Detrital signatures of the Ghomaride Culm cycle in Northern Morocco
The Carboniferous detrital suites of the Ghomaride Subdomain (Rif Cordillera, N Morocco) has been undertaken in order to obtain paleogeographic and paleotectonic constraints. Microconglomerate and sandstone samples from eight sections belonging to four sectors were petrographically studied. This northern Gondwana domain was part of the Paleo-Mesomediterranean Plate, located between the Iberian-French Plates and the African Paleo-Atlas-Saharian Domain, which outlines a gap of knowledge since these domains are now part of the Alpine peri-Mediterranean chains. Part of this data-lacking is related to the sandstone detrital modes that have never studied in this area, allowing to obtain information about provenance derived from growing orogens, as well as orogenic processes, and tectonic, climatic and/or erosional events.

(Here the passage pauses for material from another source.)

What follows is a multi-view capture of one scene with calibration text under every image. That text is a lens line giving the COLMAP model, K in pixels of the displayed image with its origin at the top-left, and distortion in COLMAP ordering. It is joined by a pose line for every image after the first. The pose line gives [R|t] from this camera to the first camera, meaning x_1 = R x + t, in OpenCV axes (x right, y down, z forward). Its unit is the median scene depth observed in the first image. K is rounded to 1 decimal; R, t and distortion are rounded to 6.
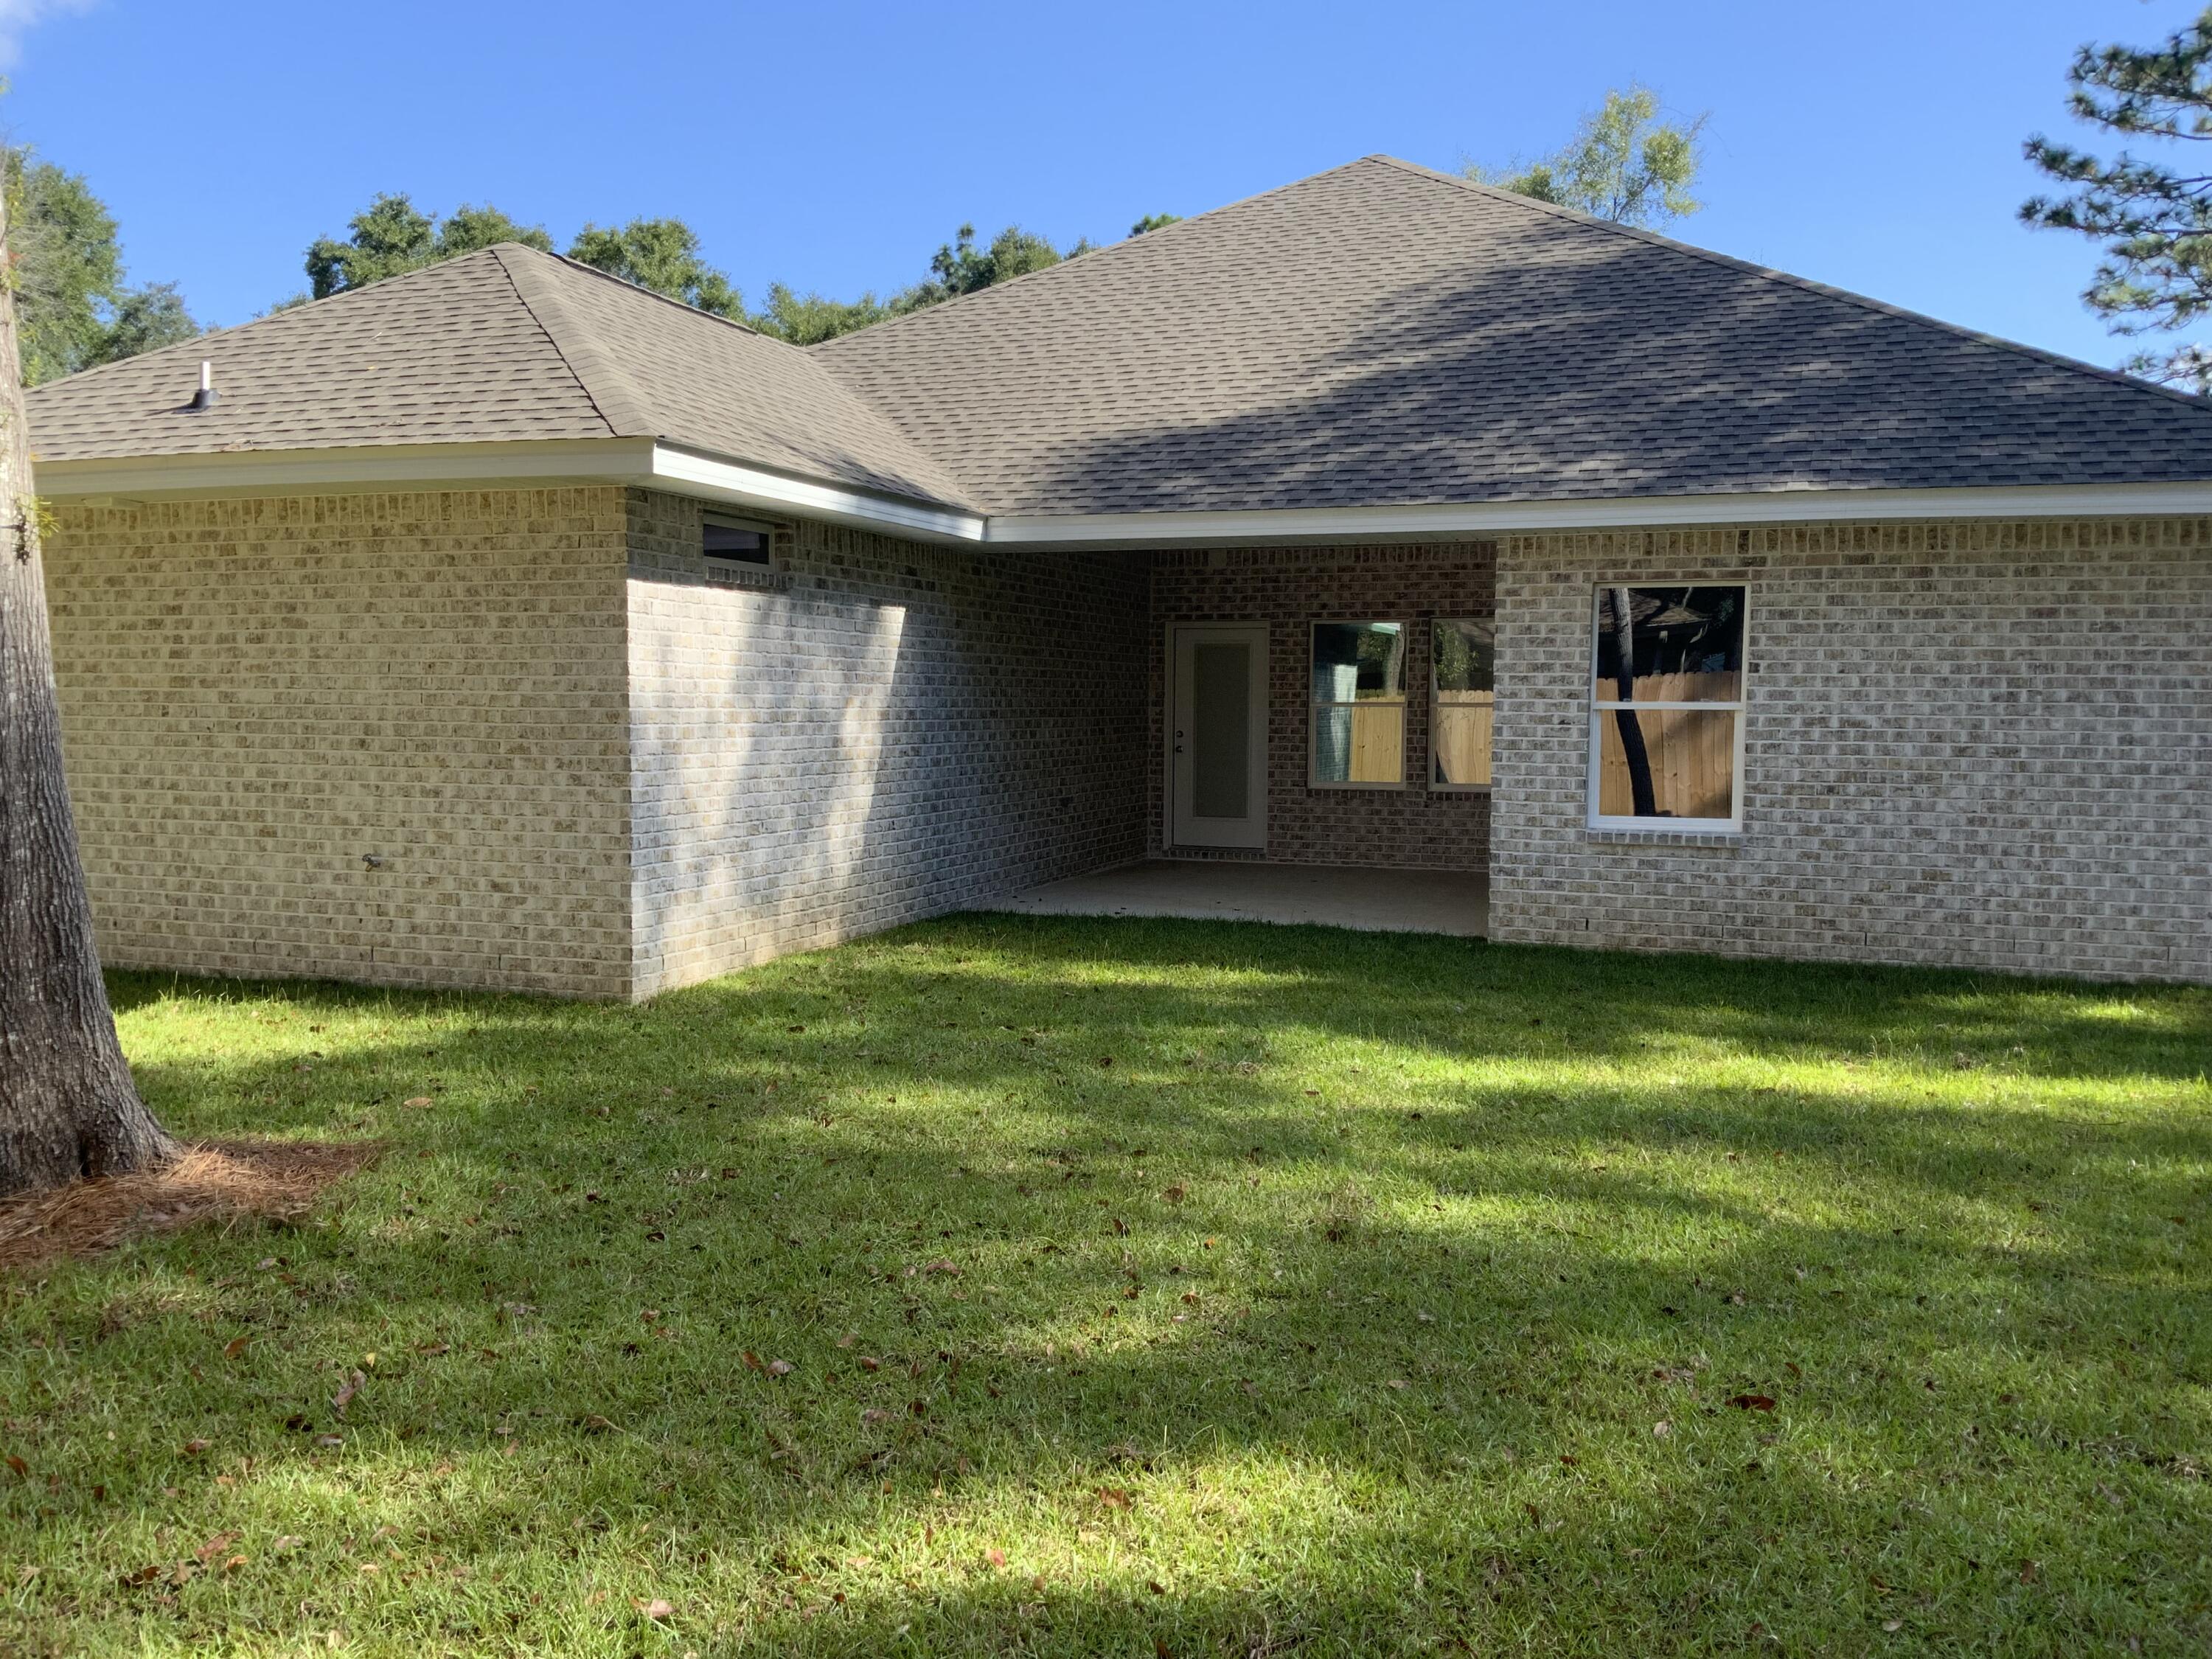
lens RADIAL K [[1834.4, 0, 1106.0], [0, 1834.4, 829.5], [0, 0, 1]] dist [0.118004, -0.257609]
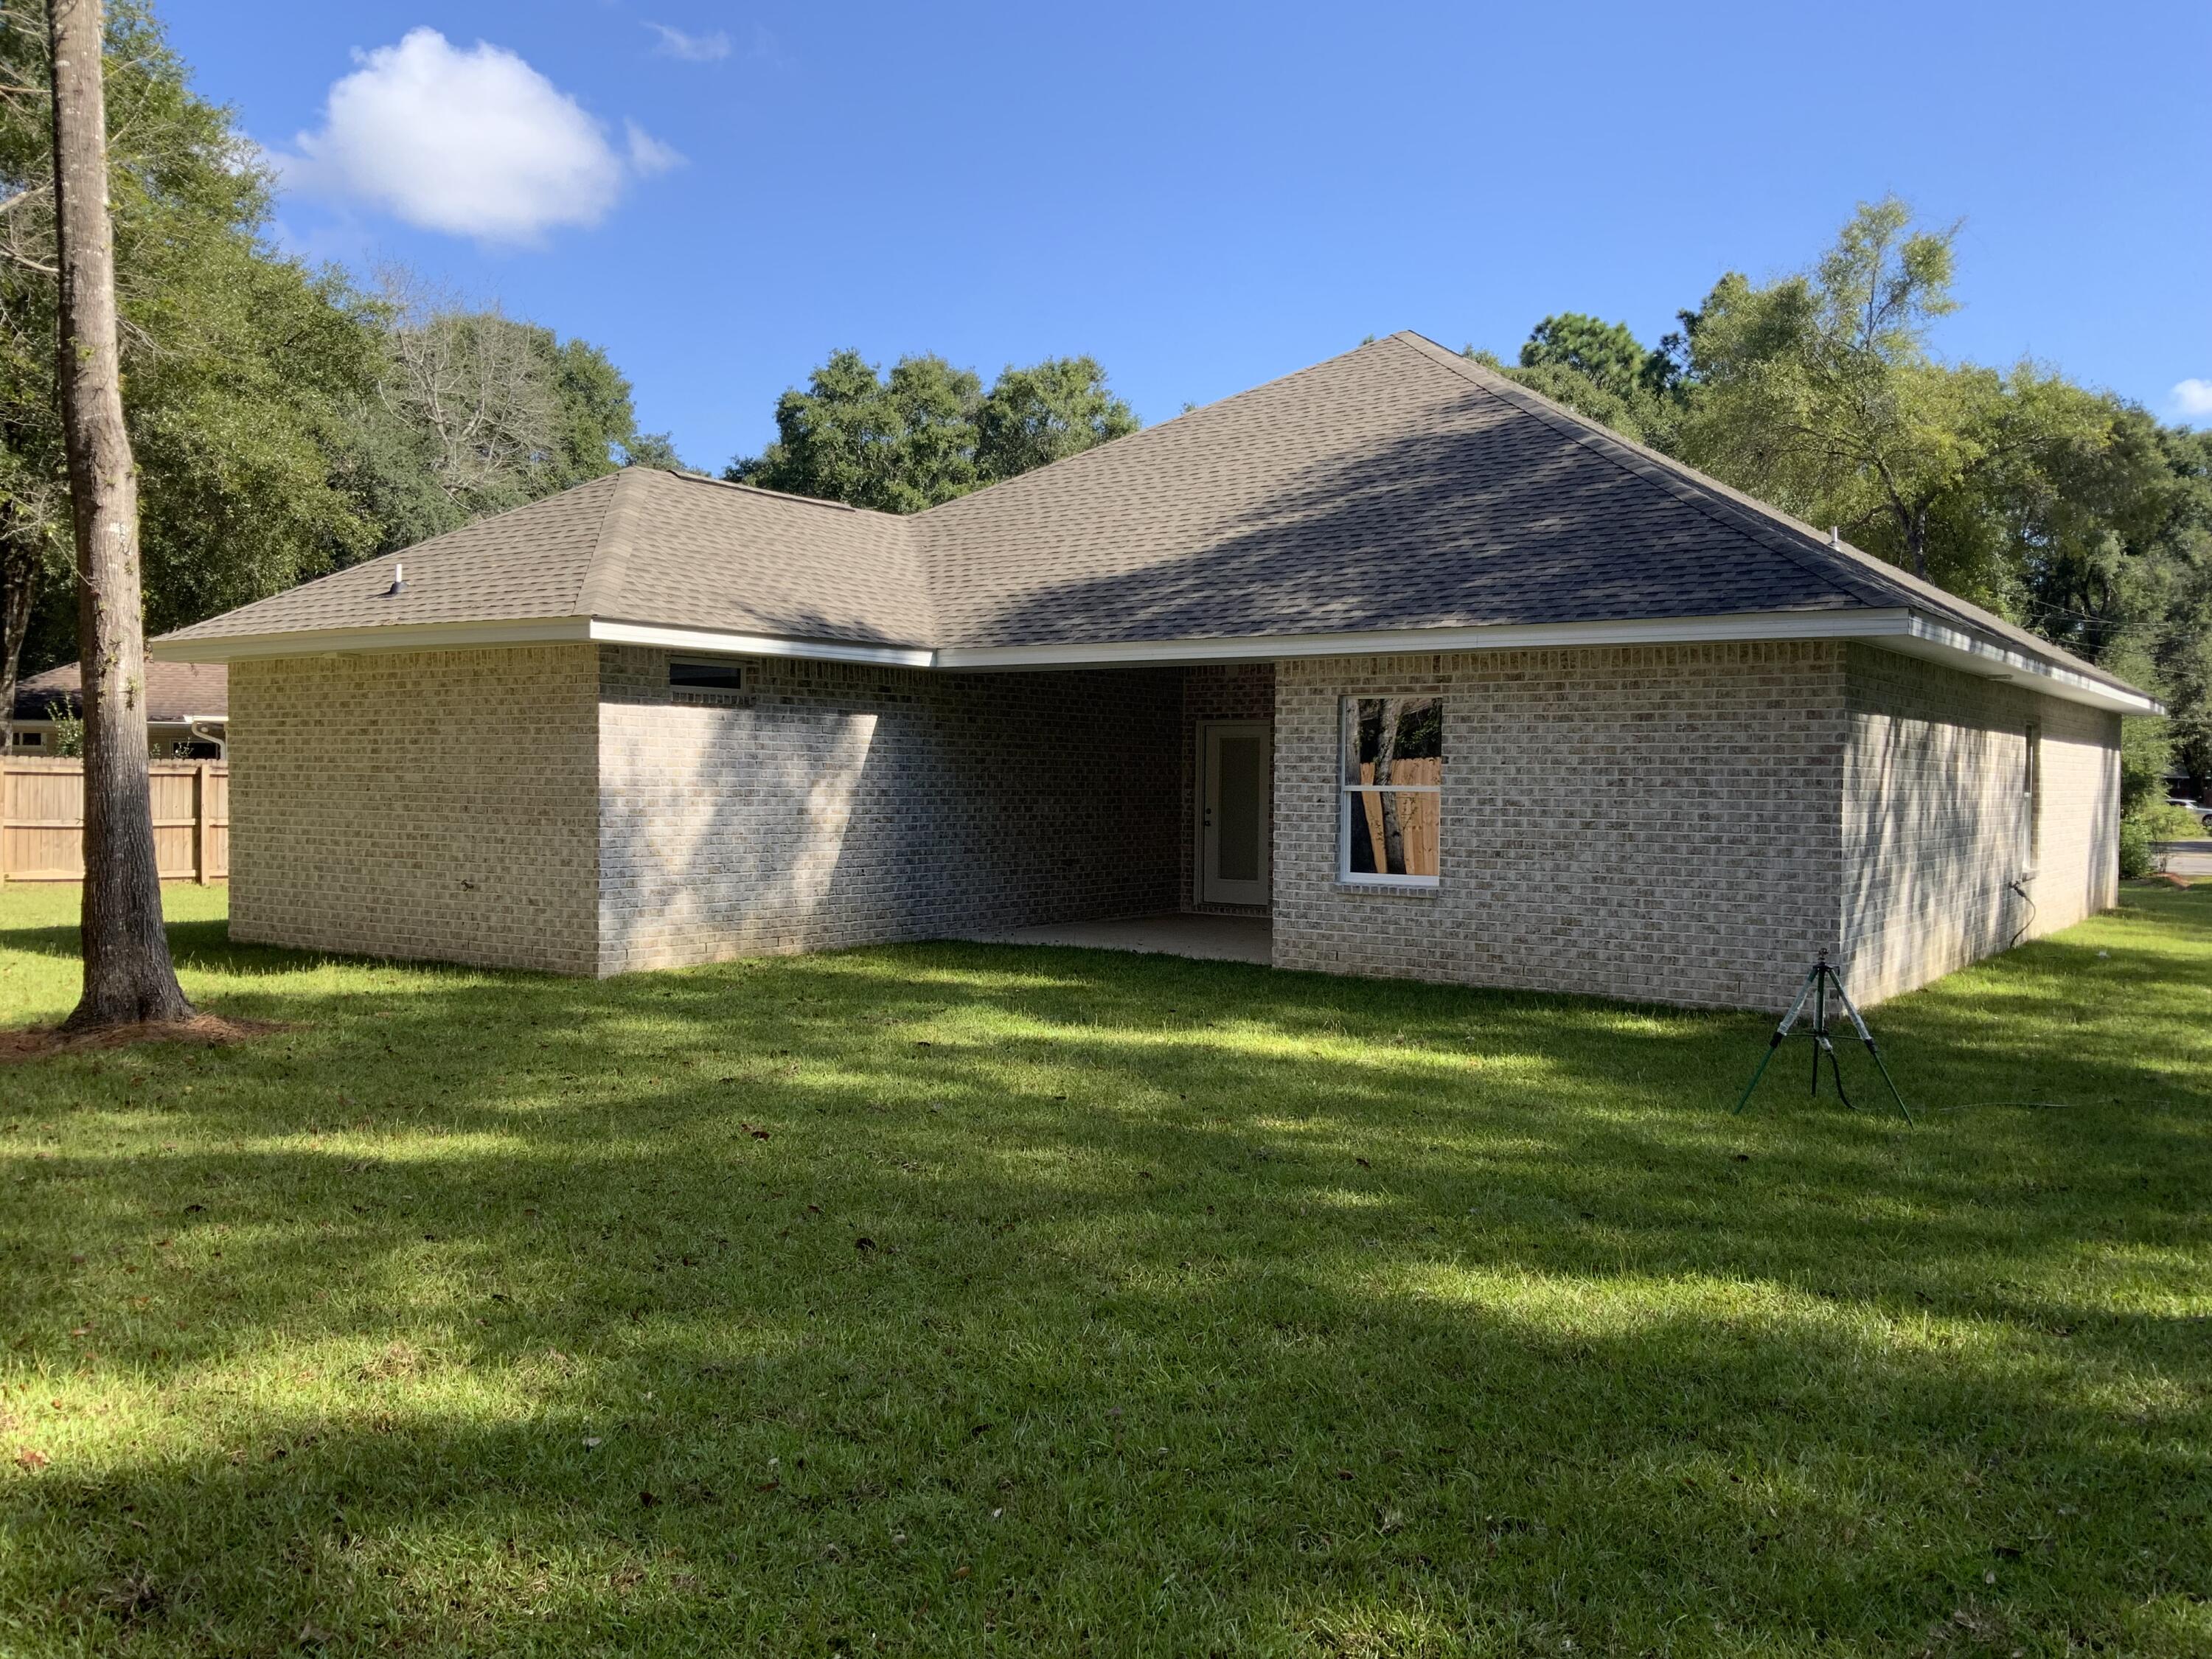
lens RADIAL K [[1834.4, 0, 1106.0], [0, 1834.4, 829.5], [0, 0, 1]] dist [0.118004, -0.257609]
pose [[0.963867, 0.010019, -0.266194, 0.475407], [-0.022397, 0.998802, -0.043506, 0.023840], [0.265439, 0.047896, 0.962937, -0.313904]]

The study has revealed that the sandstones are litharenites to feldsphatic litharenites, evolving upward to lithic arkoses, and has evidenced a quartzolithic petrofacies with a transitional recycled orogen provenance. The metamorphic clastic detritus displays a low to middle-upper metamorphic rank upwardly referred to a subducted terrane. Serpentinite-like detritus indicates a metamorphosed oceanic crust being dismantled. A supply from the Rheic Ocean seems improbable since it was very far and beyond the Iberian Plate. Therefore, closer oceanic sutures should be proposed, probably separating the Paleo-Mesomediterranean Plate from the Iberian-French Plate and from the Paleo-Atlas-Saharian Domain. The syn-sedimentary volcanic activity (felsic to mafic) reinforces the idea of subductions. A correlation with other Culm successions of the western Paleotethys has allowed the performing of a paleogeographic-paleotectonic model during the Paleotethysian tectonic phase, in which the studied sandstones were deposited in a foredeep connected northward with limestone platforms and with a crystalline emerged domain (hinterland-orogenic front: Iberia-French Plate and part of the Paleo-Mesomediterranean Plate) and transitioning southward to an oceanic branch of the western Paleotethys, and finally with the Paleo-Atlas-Saharian band acting as passive margin in the foreland.

A) Paleogeographic sketch of the western Mediterranean area during the late Cretaceous (after Guerrera and Martín-Martín, 2014) with the location of the Mesomediterranean Microplate (in brown color) and the Ghomaride subdomain (in yellow color) as well as the Malaguide, Kabylide, Calabria-Peloritani and Tuscany domains; B) sketch map with the location of the Internal Zones of the Western Perimediterranean Alpine chains (in brown color) derived from the Mesomediterranean Microplate in the left figure. The outcroppings of the Ghomaride subdomains in the Rif Cordillera (in yellow color) are also positioned.